**Yazılı Soru 1:** Dökümün başından "green semicircle at (269, 111): rotated" ifadesini içeren satıra kadar uzanan kısmı, o satır da dahil olmak üzere, boş satırları atlayarak numaralı bir listeye dönüştürür müsün?

━━━ Verilen Metin

Bazı yapıların emsale uygun olmadığını belirten Özdemir, “Ruhsat almış, inşaat bitmemiş veya yapı kullanma izni yok. Emsale ruhsata uygun değil. Komşusu yapmış o yapmamış. Biri yapmış arada binalar kalmış. Aynı hakları o da kullanmak isteyecek. Ortak akıl üretip burada genel çözüme gitmek lazım. Genel yasallaştırma yapmak lazım. Fazlalık yapanlar da maddi bedellerini kamuya belediyeye aktarması lazım. Henüz çözüm bulmuş değiliz. Ne kadar bina ne durumda envanter çıkarıyoruz. Buradan ‘Eski ruhsatları iptal edecek’ diyor. İnşaat mühendisleri ile toplantı yaptık. Bir şeyleri yıkıp yakmak değil, çözmek gerekiyor. Hem kamunun hukukunu korumak hem de vatandaşları mağdur etmemek gerekiyor. Ortak akılla çözmek niyetindeyiz. Kimseyi dövmek, kimseye de kamunun hakkını yedirmek niyetinde de değiliz. Tek başına belediye başkanının çözeceği meseleler değil, kent konseyi, akademik odalar, sivil toplum örgütleri ile çözeceğiz. Ortak akılla çözüp hepimiz arkasında duralım istiyoruz. Kent savunması, kamu çıkarları demeye devam edeceğiz. Buna uygun arkadaşlarla yönetmeye çalışacağız. Uygun olmayan ve savaşmaktan çekinen arkadaşlarla çalışmayacağız. Kent rantı kamu yararına kullanılmadır görüşündeyiz. Bu mücadeleye devam edeceğiz” dedi.
Belediye’nin borcu ile ilgile ilgili parti ayırt etmeksizin aynı düşünceleri savunacağını belirten Nilüfer Belediye Başkanı Şadi Özdemir, “Belediye Başkanı adayı oluyorsunuz, aday olduğunuz yerle ilgili problemi biliyorsunuz. Bu problemleri aday olurken de biliyorduk. Turgay Başkan arkadaşım, o ayrı bir şey. Ben herhangi bir şeyden sızlanma durumum yok. Turgay Başkan AK Partili de olsaydı şu anda söylediklerimi söylerdim. Algılar üzerinden insanları suçlamak haklı bir şey değil. Genel Başkan ‘borç çok mu’ dedi. Önemli değil sürdürebiliriz dedim. Hukuki mesele varsa, hukuka gideceksiniz” diye konuştu.

━━━━━━

**Yazılı Soru 2:** Nilüfer Belediye Başkanı Şadi Özdemir'in açıklamalarını aktaran metni kaldığı yerden sürdürür müsün?

━━━ Veriler

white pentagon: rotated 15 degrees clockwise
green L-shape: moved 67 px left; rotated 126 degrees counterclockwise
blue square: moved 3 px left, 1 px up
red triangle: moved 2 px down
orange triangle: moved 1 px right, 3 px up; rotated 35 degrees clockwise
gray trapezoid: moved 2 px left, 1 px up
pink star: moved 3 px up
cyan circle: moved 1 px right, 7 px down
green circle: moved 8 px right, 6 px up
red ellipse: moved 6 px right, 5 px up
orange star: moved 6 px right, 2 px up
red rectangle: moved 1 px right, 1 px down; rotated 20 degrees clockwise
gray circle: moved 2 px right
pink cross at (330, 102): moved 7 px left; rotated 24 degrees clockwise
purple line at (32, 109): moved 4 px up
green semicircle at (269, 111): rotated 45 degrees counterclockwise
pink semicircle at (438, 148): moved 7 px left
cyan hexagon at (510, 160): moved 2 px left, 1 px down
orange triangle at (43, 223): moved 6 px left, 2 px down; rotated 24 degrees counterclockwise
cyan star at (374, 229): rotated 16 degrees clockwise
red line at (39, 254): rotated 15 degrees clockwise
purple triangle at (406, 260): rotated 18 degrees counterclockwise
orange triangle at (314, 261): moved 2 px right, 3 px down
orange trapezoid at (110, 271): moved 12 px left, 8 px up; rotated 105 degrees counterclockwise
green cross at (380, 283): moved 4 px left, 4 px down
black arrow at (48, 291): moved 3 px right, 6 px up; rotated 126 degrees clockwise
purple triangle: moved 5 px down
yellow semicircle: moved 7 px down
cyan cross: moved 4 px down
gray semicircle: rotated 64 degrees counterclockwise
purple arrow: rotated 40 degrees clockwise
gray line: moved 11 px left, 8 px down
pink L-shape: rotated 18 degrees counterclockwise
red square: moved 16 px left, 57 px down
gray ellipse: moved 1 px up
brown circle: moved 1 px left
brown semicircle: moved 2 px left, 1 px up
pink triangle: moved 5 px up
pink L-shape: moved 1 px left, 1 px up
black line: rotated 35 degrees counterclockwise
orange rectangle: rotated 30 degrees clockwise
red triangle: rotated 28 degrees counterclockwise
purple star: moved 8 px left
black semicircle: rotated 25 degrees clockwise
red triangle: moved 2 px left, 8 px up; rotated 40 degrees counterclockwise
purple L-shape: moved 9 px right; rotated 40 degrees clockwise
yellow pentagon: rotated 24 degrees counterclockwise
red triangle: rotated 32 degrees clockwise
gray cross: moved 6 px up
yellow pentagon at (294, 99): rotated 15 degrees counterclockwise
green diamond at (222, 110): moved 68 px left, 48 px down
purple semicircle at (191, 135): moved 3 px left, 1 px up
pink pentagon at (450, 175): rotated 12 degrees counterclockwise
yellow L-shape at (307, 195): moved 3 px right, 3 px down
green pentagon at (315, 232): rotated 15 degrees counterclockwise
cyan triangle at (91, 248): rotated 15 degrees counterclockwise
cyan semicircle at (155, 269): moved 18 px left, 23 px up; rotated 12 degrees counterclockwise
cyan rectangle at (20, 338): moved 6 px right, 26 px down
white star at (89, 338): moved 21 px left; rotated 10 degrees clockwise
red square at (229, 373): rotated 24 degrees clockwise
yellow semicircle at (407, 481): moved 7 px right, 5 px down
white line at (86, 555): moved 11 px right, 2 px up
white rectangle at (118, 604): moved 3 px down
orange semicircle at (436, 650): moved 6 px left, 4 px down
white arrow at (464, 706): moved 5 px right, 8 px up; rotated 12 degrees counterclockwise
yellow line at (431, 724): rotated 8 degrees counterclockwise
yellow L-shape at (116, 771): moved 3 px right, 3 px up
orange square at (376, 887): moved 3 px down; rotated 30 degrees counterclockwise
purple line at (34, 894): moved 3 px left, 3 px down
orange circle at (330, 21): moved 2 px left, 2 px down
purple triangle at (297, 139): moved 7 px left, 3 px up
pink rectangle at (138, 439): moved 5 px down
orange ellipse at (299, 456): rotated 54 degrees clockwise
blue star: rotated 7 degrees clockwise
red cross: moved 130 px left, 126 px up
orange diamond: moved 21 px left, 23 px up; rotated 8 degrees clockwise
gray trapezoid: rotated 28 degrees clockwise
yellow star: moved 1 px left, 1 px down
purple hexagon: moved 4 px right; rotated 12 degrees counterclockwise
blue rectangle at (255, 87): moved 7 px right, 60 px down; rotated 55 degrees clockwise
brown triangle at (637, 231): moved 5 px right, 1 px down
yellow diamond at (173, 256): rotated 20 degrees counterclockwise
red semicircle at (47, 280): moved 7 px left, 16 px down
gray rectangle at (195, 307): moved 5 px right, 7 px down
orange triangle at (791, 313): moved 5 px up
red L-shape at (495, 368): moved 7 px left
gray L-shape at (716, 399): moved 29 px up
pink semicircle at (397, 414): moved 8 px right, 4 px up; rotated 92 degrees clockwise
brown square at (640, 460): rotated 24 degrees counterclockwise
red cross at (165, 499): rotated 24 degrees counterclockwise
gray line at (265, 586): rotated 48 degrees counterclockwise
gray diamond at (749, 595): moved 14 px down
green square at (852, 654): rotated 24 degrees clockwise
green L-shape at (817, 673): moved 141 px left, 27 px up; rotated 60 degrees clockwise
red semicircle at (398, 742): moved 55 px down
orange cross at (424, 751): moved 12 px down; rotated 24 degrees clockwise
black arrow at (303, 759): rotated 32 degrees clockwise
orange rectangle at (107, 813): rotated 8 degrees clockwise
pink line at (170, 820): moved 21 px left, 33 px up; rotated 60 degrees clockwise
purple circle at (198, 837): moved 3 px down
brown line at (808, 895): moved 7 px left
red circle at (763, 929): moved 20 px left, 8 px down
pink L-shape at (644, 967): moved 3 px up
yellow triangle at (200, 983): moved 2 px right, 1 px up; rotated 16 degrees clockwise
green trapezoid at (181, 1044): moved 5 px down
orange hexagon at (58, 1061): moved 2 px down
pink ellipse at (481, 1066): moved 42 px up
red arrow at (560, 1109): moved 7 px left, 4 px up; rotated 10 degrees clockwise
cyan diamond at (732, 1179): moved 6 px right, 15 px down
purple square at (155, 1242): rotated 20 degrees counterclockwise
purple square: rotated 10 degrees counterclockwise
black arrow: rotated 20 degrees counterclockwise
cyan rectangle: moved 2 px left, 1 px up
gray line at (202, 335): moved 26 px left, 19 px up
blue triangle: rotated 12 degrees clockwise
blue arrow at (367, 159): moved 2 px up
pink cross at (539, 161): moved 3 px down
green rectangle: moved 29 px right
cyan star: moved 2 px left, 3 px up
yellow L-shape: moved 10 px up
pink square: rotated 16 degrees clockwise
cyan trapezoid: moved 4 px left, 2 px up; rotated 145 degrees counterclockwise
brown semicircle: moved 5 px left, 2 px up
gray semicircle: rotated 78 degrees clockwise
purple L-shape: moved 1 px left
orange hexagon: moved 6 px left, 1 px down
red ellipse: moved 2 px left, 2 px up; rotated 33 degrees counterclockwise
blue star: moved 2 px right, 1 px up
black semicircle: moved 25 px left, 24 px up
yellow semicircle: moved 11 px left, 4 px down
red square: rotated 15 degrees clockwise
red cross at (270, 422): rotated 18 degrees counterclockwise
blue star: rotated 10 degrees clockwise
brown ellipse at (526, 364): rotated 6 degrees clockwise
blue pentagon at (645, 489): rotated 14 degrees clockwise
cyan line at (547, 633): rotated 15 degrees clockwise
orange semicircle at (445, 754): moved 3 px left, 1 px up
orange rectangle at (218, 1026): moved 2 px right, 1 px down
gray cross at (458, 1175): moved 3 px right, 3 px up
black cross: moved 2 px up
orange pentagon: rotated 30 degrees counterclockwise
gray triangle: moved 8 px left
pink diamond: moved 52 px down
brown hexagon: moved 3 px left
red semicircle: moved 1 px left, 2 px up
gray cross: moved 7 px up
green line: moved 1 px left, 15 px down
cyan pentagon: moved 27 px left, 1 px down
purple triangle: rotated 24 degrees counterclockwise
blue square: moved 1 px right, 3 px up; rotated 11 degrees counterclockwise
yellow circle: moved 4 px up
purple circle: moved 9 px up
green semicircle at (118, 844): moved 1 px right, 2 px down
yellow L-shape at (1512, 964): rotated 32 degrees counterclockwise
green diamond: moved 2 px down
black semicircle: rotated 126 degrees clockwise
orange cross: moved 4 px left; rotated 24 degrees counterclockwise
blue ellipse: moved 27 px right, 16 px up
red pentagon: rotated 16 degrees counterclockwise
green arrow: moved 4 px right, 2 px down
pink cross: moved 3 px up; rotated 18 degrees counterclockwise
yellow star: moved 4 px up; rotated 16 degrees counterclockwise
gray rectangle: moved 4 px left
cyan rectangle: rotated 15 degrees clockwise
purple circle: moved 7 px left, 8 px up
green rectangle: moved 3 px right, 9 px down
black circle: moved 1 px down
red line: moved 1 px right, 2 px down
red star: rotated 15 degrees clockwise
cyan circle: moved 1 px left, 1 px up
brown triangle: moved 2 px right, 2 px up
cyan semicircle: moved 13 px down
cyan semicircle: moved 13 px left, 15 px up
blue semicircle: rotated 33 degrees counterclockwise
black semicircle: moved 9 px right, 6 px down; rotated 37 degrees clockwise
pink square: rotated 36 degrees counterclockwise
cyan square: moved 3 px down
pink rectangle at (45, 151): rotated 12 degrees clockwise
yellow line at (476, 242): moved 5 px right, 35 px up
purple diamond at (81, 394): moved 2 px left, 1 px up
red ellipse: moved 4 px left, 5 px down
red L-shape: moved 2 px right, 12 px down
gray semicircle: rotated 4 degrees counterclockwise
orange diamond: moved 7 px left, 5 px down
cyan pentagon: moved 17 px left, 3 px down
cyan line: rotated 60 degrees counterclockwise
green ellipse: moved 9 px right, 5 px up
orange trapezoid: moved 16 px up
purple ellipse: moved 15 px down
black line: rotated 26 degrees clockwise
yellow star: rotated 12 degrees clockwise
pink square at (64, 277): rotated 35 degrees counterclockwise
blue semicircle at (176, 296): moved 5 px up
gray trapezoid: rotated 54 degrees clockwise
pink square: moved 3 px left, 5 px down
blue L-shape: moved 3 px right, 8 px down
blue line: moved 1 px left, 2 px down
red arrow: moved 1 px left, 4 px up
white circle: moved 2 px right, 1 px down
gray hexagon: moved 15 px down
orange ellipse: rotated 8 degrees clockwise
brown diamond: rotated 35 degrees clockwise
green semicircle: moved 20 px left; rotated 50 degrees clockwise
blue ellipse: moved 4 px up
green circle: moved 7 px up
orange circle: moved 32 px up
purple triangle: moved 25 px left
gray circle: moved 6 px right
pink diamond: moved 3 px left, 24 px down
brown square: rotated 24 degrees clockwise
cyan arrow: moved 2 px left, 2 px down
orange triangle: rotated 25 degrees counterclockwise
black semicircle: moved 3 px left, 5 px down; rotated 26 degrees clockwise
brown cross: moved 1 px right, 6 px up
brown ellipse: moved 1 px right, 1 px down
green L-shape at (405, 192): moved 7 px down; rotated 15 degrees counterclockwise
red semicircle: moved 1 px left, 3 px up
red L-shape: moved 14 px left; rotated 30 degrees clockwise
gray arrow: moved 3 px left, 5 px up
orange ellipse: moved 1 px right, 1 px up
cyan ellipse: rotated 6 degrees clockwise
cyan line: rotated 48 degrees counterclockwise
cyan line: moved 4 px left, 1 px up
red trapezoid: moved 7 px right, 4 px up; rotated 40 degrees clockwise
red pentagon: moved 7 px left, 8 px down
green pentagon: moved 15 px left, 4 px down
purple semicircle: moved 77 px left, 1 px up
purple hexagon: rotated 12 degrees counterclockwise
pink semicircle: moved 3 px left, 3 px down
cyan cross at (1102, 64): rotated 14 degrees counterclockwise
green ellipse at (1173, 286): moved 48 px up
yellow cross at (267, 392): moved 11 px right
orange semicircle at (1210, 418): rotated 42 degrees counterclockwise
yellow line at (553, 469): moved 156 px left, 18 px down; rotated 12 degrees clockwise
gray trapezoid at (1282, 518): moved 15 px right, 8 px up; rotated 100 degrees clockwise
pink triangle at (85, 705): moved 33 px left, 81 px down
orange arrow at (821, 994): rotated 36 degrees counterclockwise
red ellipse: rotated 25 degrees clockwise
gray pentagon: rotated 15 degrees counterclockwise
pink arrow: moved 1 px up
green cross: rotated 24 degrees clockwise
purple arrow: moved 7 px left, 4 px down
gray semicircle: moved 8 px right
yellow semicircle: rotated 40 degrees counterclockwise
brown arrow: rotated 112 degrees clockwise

━━━━━━

**Yazılı Cevap 1:**
1. white pentagon: rotated 15 degrees clockwise
2. green L-shape: moved 67 px left; rotated 126 degrees counterclockwise
3. blue square: moved 3 px left, 1 px up
4. red triangle: moved 2 px down
5. orange triangle: moved 1 px right, 3 px up; rotated 35 degrees clockwise
6. gray trapezoid: moved 2 px left, 1 px up
7. pink star: moved 3 px up
8. cyan circle: moved 1 px right, 7 px down
9. green circle: moved 8 px right, 6 px up
10. red ellipse: moved 6 px right, 5 px up
11. orange star: moved 6 px right, 2 px up
12. red rectangle: moved 1 px right, 1 px down; rotated 20 degrees clockwise
13. gray circle: moved 2 px right
14. pink cross at (330, 102): moved 7 px left; rotated 24 degrees clockwise
15. purple line at (32, 109): moved 4 px up
16. green semicircle at (269, 111): rotated 45 degrees counterclockwise

**Yazılı Cevap 2:**
Belediyenin elindeki mal varlıklarının satılıp satılmayacağının sorulması üzerine, “Mudanya’nın üretebildiği gelir kaynakları ile Nilüfer’in aynı değil. Oradaki fırsatlar daha az. Kamu malları satılmaz diye bir kural yok. Önemli olan adil olmak, açık satış yapmaktır. Önemli olan budur. Daha önce satışa çıkarılan gayrimenkuller vardı. Ama talip olan çıkmamış. Böyle çözülmez. 100 lira size milyon nefes aldırıyor. Başka modeller üzerinde çalışıyorum. Hukuki altyapılarına bakıyorum. Bu model olursa, bir şeyi de satmamış olacağım. Borç da kalmamış olacak. Nilüfer Belediyesi’nin bine yakın malı var. Her biri para edebilir. Ama sistem kurmazsak, bir modelle yürümezsek futbol kulüpleri gibi olur” ifadelerine yer verdi.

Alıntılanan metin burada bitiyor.